[PROVIDED PASSAGE]

Node Alarms

The Node Alarms view displays information about alarms on any node in the cluster that has raised an alarm.

The first two columns display

Hlth - a color indicating the status of each node (see Cluster Heat Map)
Hostname - the hostname of the node

The remaining columns are based on alarm type, such as:

Version Alarm - one or more services on the node are running an unexpected version
No Heartbeat Alarm - no heartbeat has been detected for over 5 minutes, and the node is not undergoing maintenance
UID Mismatch Alarm - services in the cluster are being run with different usernames (UIDs)
Duplicate HostId Alarm - two or more nodes in the cluster have the same Host ID
Too Many Containers Alarm - the number of containers on this node reached the maximum limit
Excess Logs Alarm - debug logging is enabled on this node, which can fill up disk space
Disk Failure Alarm - a disk has failed on the node (the disk health log indicates which one failed)
Time Skew Alarm - the clock on the node is out of sync with the master CLDB by more than 20 seconds
Root Partition Full Alarm - the root partition ("/") on the node is 99% full and running out of space
Installation Directory Full Alarm - the partition /opt/mapr on the node is running out of space (95% full)

[MATERIAL]

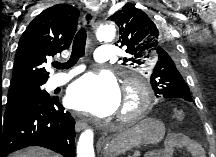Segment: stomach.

[AIM OF THE TASK] In the Node Alarms page, how far out of sync with the master CLDB must a node's clock be to raise a Time Skew Alarm?

[FINAL RESULT] More than 20 seconds.